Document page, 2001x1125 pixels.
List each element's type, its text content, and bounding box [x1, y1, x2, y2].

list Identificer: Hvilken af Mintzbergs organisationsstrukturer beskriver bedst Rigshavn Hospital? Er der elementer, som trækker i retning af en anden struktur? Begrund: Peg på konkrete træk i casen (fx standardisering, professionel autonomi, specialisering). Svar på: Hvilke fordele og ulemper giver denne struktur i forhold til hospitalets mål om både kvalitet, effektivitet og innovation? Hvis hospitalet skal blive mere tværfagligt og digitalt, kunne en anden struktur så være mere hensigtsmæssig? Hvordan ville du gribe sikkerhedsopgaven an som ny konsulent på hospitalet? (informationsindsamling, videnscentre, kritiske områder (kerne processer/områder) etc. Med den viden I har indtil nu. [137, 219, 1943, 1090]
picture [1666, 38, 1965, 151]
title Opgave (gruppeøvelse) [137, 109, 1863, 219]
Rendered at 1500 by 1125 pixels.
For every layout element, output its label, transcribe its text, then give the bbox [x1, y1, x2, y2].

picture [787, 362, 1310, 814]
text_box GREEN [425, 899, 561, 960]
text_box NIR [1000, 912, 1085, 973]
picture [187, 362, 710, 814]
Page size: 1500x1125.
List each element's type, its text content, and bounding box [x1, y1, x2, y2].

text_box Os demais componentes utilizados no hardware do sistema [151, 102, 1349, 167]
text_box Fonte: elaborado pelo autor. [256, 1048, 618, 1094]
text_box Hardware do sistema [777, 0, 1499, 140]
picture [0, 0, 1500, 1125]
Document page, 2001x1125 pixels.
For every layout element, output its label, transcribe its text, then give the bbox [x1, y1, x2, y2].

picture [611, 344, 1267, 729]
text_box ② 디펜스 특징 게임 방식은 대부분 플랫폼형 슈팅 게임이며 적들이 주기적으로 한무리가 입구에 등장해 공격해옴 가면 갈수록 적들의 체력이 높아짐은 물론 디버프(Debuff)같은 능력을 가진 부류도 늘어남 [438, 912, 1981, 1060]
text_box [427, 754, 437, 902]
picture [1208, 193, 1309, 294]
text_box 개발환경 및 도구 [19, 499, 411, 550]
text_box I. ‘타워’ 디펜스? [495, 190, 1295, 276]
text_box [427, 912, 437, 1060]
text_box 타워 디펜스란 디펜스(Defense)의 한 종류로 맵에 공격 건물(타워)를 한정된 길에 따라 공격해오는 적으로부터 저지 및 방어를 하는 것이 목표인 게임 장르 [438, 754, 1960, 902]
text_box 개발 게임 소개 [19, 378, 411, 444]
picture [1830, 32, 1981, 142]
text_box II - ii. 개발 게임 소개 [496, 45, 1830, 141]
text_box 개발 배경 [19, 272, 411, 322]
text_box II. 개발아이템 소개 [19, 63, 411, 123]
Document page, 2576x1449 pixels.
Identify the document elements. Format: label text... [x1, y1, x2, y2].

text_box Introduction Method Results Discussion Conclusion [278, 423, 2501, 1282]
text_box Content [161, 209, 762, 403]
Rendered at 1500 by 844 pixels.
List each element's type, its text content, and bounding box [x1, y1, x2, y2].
===============
** WORK TO BE COMPLETED **
Your response should consist solely of the lines from the one containing "Identify the document" to the end of the entries, both ends included, exactly as they appear.

** RESPONSE TO THIS EXERCISE **
Identify the document elements. Format: label text... [x1, y1, x2, y2].

text_box Introduction Method Results Discussion Conclusion [278, 423, 2501, 1282]
text_box Content [161, 209, 762, 403]
Rendered at 1500 by 844 pixels.
List each element's type, its text content, and bounding box [x1, y1, x2, y2].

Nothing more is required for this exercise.